Task> Below are several records. Retype exactly those lines running from the one with "## Resources" through the one with "specification for PSR-11", end lines included, and no others.

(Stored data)
# # # # #
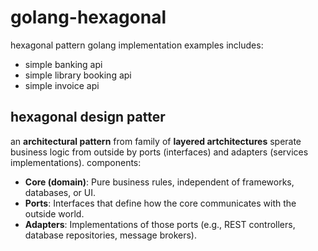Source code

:# golang-hexagonal
hexagonal pattern golang implementation examples
includes:
* simple banking api
* simple library booking api
* simple invoice api
## hexagonal design patter

an **architectural pattern** from family of **layered artchitectures** sperate business logic from outside by ports (interfaces) and adapters (services implementations).
components:
* **Core (domain)**: Pure business rules, independent of frameworks, databases, or UI.
* **Ports**: Interfaces that define how the core communicates with the outside world.
* **Adapters**: Implementations of those ports (e.g., REST controllers, database repositories, message brokers).

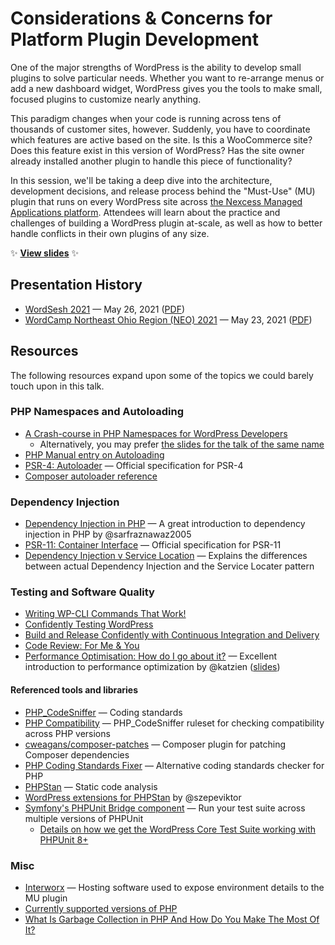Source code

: # Considerations & Concerns for Platform Plugin Development

One of the major strengths of WordPress is the ability to develop small plugins to solve particular needs. Whether you want to re-arrange menus or add a new dashboard widget, WordPress gives you the tools to make small, focused plugins to customize nearly anything.

This paradigm changes when your code is running across tens of thousands of customer sites, however. Suddenly, you have to coordinate which features are active based on the site. Is this a WooCommerce site? Does this feature exist in this version of WordPress? Has the site owner already installed another plugin to handle this piece of functionality?

In this session, we'll be taking a deep dive into the architecture, development decisions, and release process behind the "Must-Use" (MU) plugin that runs on every WordPress site across [the Nexcess Managed Applications platform](https://www.nexcess.net/wordpress). Attendees will learn about the practice and challenges of building a WordPress plugin at-scale, as well as how to better handle conflicts in their own plugins of any size.

:sparkles: **[View slides](http://stevegrunwell.github.io/platform-plugin)** :sparkles:


## Presentation History

* [WordSesh 2021](https://wordsesh.com/) — May 26, 2021 ([PDF](https://github.com/stevegrunwell/platform-plugin/releases/download/wordsesh-2021/slides.pdf))
* [WordCamp Northeast Ohio Region (NEO) 2021](https://neo.wordcamp.org/2021/) — May 23, 2021 ([PDF](https://github.com/stevegrunwell/platform-plugin/releases/download/wordcamp-neo-2021/slides.pdf))


## Resources

The following resources expand upon some of the topics we could barely touch upon in this talk.


### PHP Namespaces and Autoloading

* [A Crash-course in PHP Namespaces for WordPress Developers](https://stevegrunwell.com/blog/php-namespaces-wordpress/)
    * Alternatively, you may prefer [the slides for the talk of the same name](https://stevegrunwell.com/slides/php-namespaces)
* [PHP Manual entry on Autoloading](https://www.php.net/manual/en/language.oop5.autoload.php)
* [PSR-4: Autoloader](https://www.php-fig.org/psr/psr-4/) — Official specification for PSR-4
* [Composer autoloader reference](https://getcomposer.org/doc/04-schema.md#autoload)


### Dependency Injection

* [Dependency Injection in PHP](https://codeinphp.github.io/post/dependency-injection-in-php/) — A great introduction to dependency injection in PHP by @sarfraznawaz2005
* [PSR-11: Container Interface](https://www.php-fig.org/psr/psr-11/) — Official specification for PSR-11
* [Dependency Injection v Service Location](https://www.php-fig.org/psr/psr-11/meta/#4-recommended-usage-container-psr-and-the-service-locator) — Explains the differences between actual Dependency Injection and the Service Locater pattern


### Testing and Software Quality

* [Writing WP-CLI Commands That Work!](https://stevegrunwell.com/slides/wp-cli)
* [Confidently Testing WordPress](https://stevegrunwell.com/slides/testing-wordpress)
* [Build and Release Confidently with Continuous Integration and Delivery](https://stevegrunwell.com/slides/intro-to-ci-cd)
* [Code Review: For Me & You](https://stevegrunwell.com/slides/code-review)
* [Performance Optimisation: How do I go about it?](https://www.youtube.com/watch?v=hOajLLej68Y) — Excellent introduction to performance optimization by @katzien ([slides](https://github.com/katzien/talks/blob/master/performance-optimisation/laraconeu-2019-08-30/slides.pdf))


#### Referenced tools and libraries

* [PHP_CodeSniffer](https://github.com/squizlabs/PHP_CodeSniffer) — Coding standards
* [PHP Compatibility](https://github.com/PHPCompatibility/PHPCompatibility) — PHP_CodeSniffer ruleset for checking compatibility across PHP versions
* [cweagans/composer-patches](https://github.com/cweagans/composer-patches) — Composer plugin for patching Composer dependencies
* [PHP Coding Standards Fixer](https://github.com/FriendsOfPhp/PHP-CS-Fixer) — Alternative coding standards checker for PHP
* [PHPStan](https://phpstan.org/) — Static code analysis
* [WordPress extensions for PHPStan](https://github.com/szepeviktor/phpstan-wordpress) by @szepeviktor
* [Symfony's PHPUnit Bridge component](https://symfony.com/doc/current/components/phpunit_bridge.html) — Run your test suite across multiple versions of PHPUnit
    * [Details on how we get the WordPress Core Test Suite working with PHPUnit 8+](https://gist.github.com/stevegrunwell/1876f7a35a2be88e80faea297cc29f94)


### Misc

* [Interworx](https://www.interworx.com/) — Hosting software used to expose environment details to the MU plugin
* [Currently supported versions of PHP](https://www.php.net/supported-versions.php)
* [What Is Garbage Collection in PHP And How Do You Make The Most Of It?](https://tideways.com/profiler/blog/what-is-garbage-collection-in-php-and-how-do-you-make-the-most-of-it)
# # # # #
Answer box>
## Resources

The following resources expand upon some of the topics we could barely touch upon in this talk.


### PHP Namespaces and Autoloading

* [A Crash-course in PHP Namespaces for WordPress Developers](https://stevegrunwell.com/blog/php-namespaces-wordpress/)
    * Alternatively, you may prefer [the slides for the talk of the same name](https://stevegrunwell.com/slides/php-namespaces)
* [PHP Manual entry on Autoloading](https://www.php.net/manual/en/language.oop5.autoload.php)
* [PSR-4: Autoloader](https://www.php-fig.org/psr/psr-4/) — Official specification for PSR-4
* [Composer autoloader reference](https://getcomposer.org/doc/04-schema.md#autoload)


### Dependency Injection

* [Dependency Injection in PHP](https://codeinphp.github.io/post/dependency-injection-in-php/) — A great introduction to dependency injection in PHP by @sarfraznawaz2005
* [PSR-11: Container Interface](https://www.php-fig.org/psr/psr-11/) — Official specification for PSR-11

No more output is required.